Last year, the national poverty reduction with growth strategy was developed by the presidential economic advisory council to actualize president Buhari’s aspiration of lifting 100 million Nigerians out of poverty by 2030. The total cost of implementing the proposed initiatives was estimated at $1.6 trillion over 10 years between 2021 and 2031. Similarly, the report proposed the creation of a Nigerian investment and growth fund to mobilize funds for the implementation.  During the period, the annual average reduction in poverty is projected to be around 11.2 million per annum, 80% of which will be self-employment, and 20% in wage-paying jobs. Unfortunately, most of these provisions have not been implemented due to weak finance base and uncoordinated policy mix.

Power sector

The national grid collapsed for the 7th time in September 2022 on September 26. It is evident that the national grid cannot supply sufficient power to meet the electricity demand of Nigerians. There have been issues with the vandalization of power installations, a disrupted gas supply, distribution companies (discos) lacking the capacity to take up power generated by the power generating companies (gencos), and the challenges of achieving 100% metering for power consumers.
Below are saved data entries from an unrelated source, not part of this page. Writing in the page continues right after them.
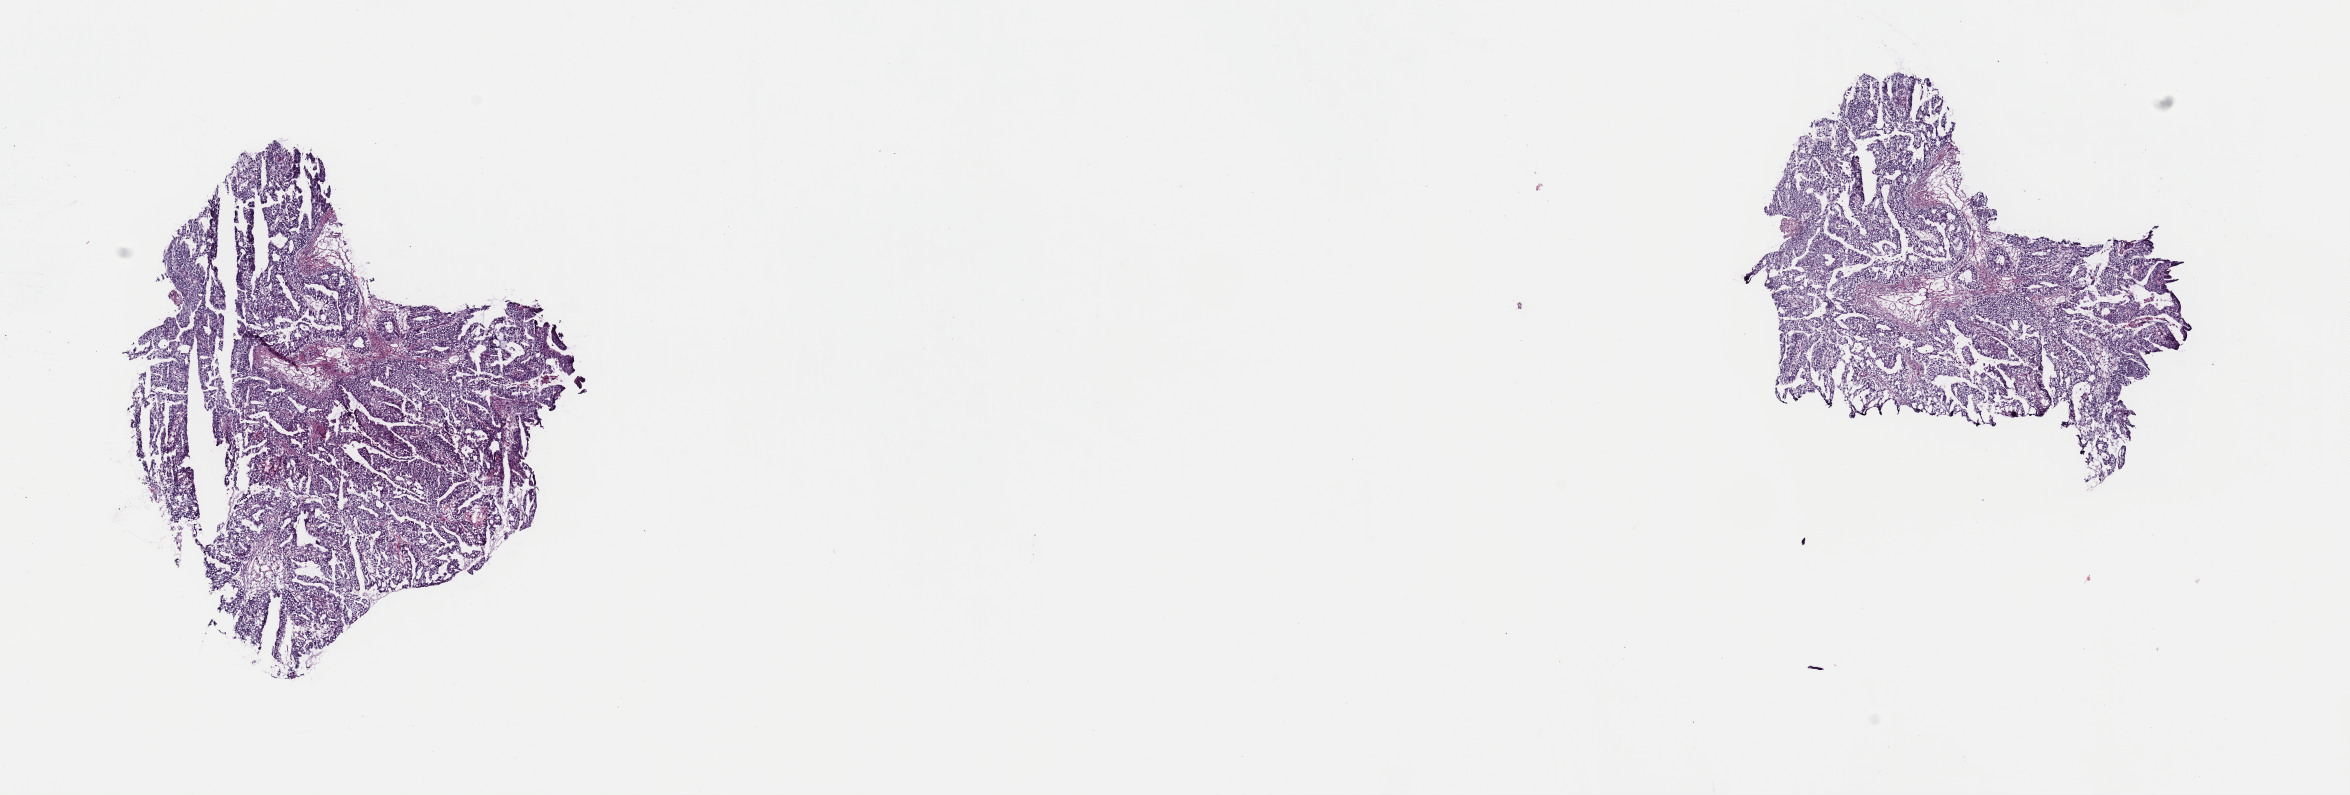
Whole-slide histology image, H&E — low-resolution overview of the scanned area, about 18.6 x 6.3 mm (from a 40x scan), frozen section from the top of the tissue portion, lung, primary tumour sample. Patient: female, age at initial diagnosis 61 years. Composition of this section per pathologist review: tumour cells 80%, tumour nuclei 90%, normal cells 0%, stromal cells 19%, necrosis 1%. Inflammatory infiltration, as recorded: lymphocyte infiltration 1%, monocyte infiltration 0%, neutrophil infiltration 0%.
AJCC pathologic stage: IB (7th edition). Histologic diagnosis: Adenocarcinoma, NOS (lower lobe, lung). TNM: T2a N0 MX. Laterality: right.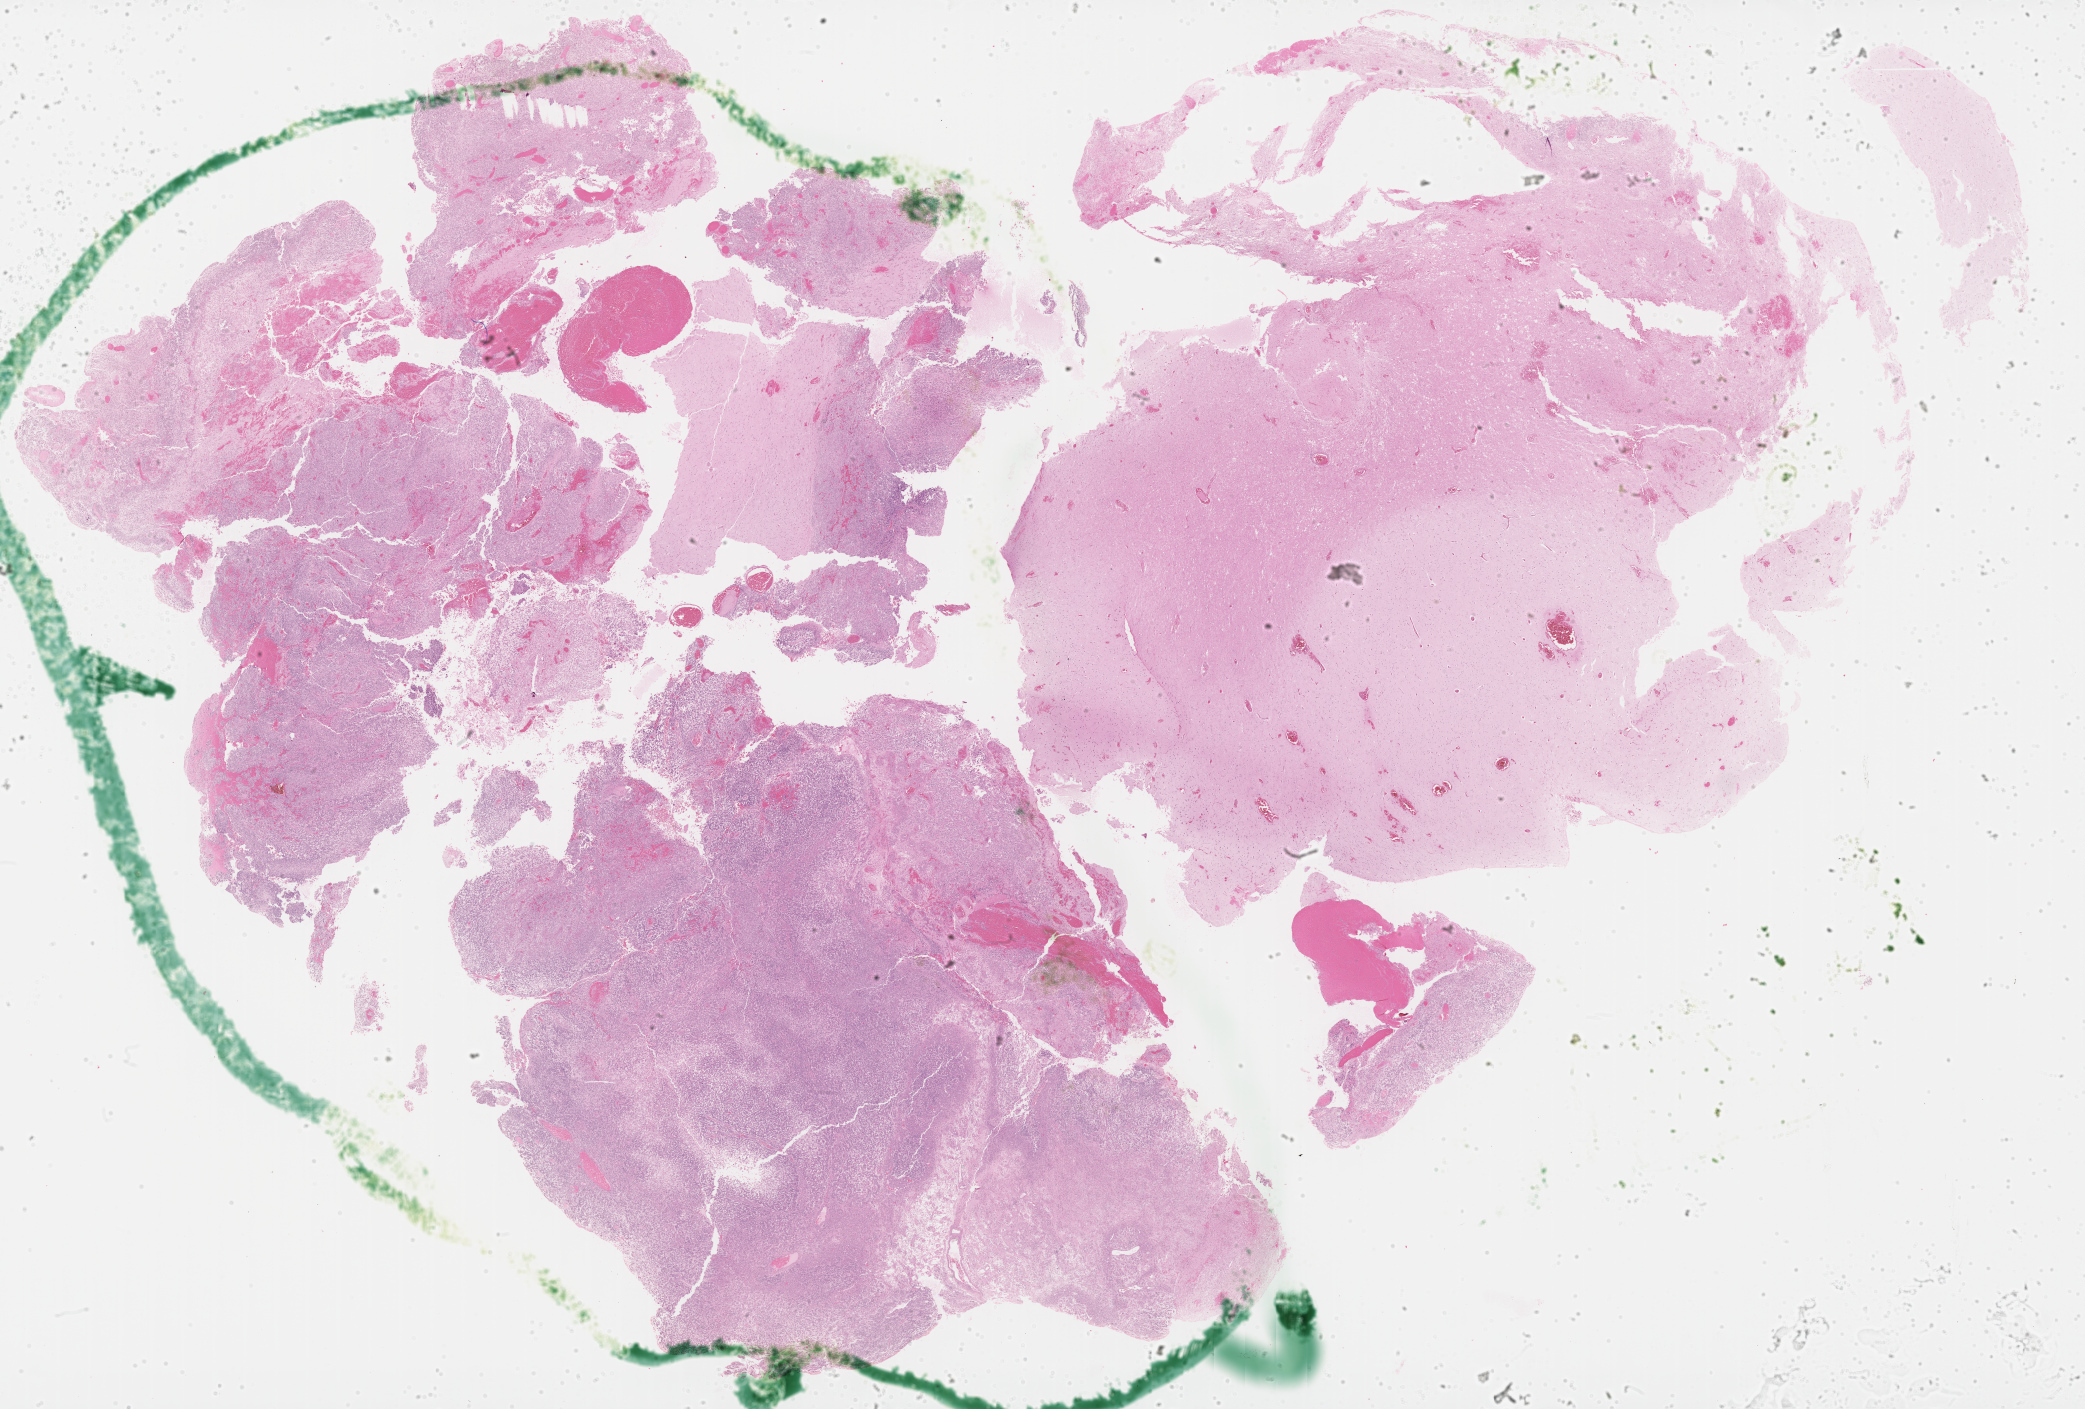
Digitized H&E tissue section (whole slide), whole scanned area (about 33.8 x 22.8 mm, slide scanned at 40x) shown as a low-resolution overview, FFPE section, sample: primary tumour, brain. Male, age 49 years at initial diagnosis.
• diagnosis: Glioblastoma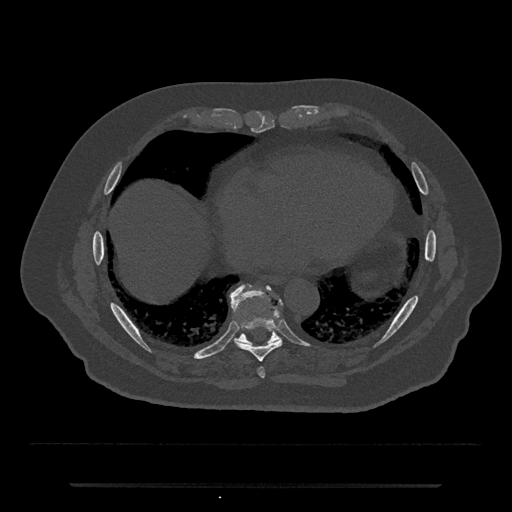
CT including the spine, one axial slice. Position 791 of 797 along the scan axis. Reconstruction kernel Br40s/3. 120 kVp. Bone window (W 1800 / L 400 HU). 0.5 mm slice thickness. 512 × 512 image matrix, field of view 434 × 434 mm. Patient: male, 80 years. Case-level facts recorded for this patient, not image findings: primary cancer: prostate.
Structures marked on this image (semi-automatically segmented with operator editing):
- T8 vertebra: box from (x=235, y=315) to (x=282, y=362) px
- T9 vertebra: (x=230, y=284)–(x=281, y=347)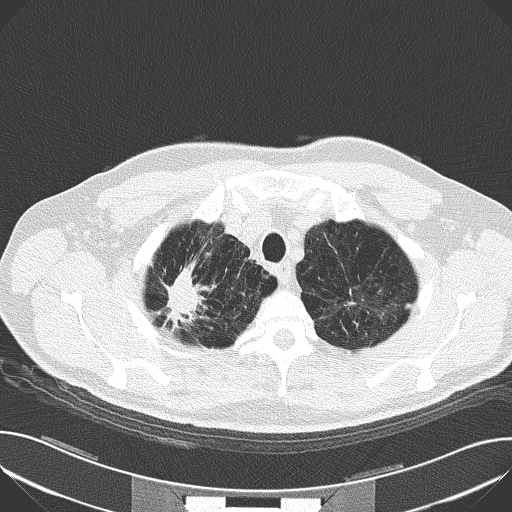
Chest CT (low-dose screening protocol), one axial image; first (baseline) screen; lung window (W 1500 / L -600 HU); lung (sharp) reconstruction kernel (B50f); slice 20 of 159 in the series; 512 × 512 image matrix, field of view 380 × 380 mm. Male participant, aged 59 years at enrolment. Current smoker at enrolment.
• Expert reader's lesion annotation, bounding box [x1, y1, x2, y2] px = [155, 260, 221, 331].
• The screening reader recorded 4 non-calcified nodules or masses ≥4 mm on this exam (right upper lobe, left upper lobe, right upper lobe, left upper lobe); which of them this box marks is not recorded.
• Official screen result: positive, change unspecified: nodule(s) >= 4 mm or enlarging nodule(s), mass(es), or other non-specific abnormalities suspicious for lung cancer.
• Participant outcome: lung cancer diagnosed 44 days after this screen — squamous cell carcinoma, NOS, right upper lobe, moderately differentiated (G2), stage IA (AJCC 6th edition), 30 mm at pathology.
With the cost of diesel at record levels and persisting poor power supply, businesses are running on unsustainable costs and producing at uncompetitive prices. This can lead to job losses if the output is constrained due to the unbearable cost of production. If not quickly tackled, these challenges will likely subdue the gdp growth potentials and projections for 2022. The most sustainable solution to Nigeria’s power shortages is the transition to renewable energy and the decentralization of the national grid.

Activities of service committees and sectoral groups

The activities of our service committees and sectoral groups were sustained during the year. This is despite the numerous challenges of the business environment. The council, executive committee, service committees, boards, sectoral groups held their meetings as scheduled and organized several seminars, lectures, and symposia in a continued effort to educate members and influence public policy.

All the committees and sectoral groups performed very well and the achievements recorded could not have been possible without the support and cooperation of chairmen, and members of the sectoral groups and board committees.  I, therefore, would like to express my sincere appreciation for your cooperation and commitment to the promotion of the noble cause of our chamber.

I would like at this stage to pay tributes (in no particular order) to the immediate past president, chairmen, and chairpersons of service committees, boards, and sectoral groups for their exemplary performance during the year.

He stated that LCCI had an eventful year in 2022, adding that this strengthened its partnerships with public sector institutions and extended its presence on international frontiers.

He disclosed as part of its public sector engagement series, LCCI held the 2022 security meets business dialogue series on Tuesday, March 1, 2022.

On trade promotion, Asiwaju Olawale-Cole recalled that the 36 th Lagos International Trade Fair LITF held between Friday November 4 and Sunday November 13, 2022

 with the theme “connecting businesses, creating value.”  The fair he stated attracted exhibitors from foreign countries such as Japan, India, Ghana, Cameroun, Sierra Leone, South Sudan, and Rwanda.

“Many states and bilateral chambers of commerce mobilized numerous small and medium scale enterprises (SMES) to exhibit at the fair.

Asiwaju Olawale-Cole thanked LCCI EXCO, attesting to its contributions and deliberate collaboration from the management and staff at the secretariat led by the Director-General.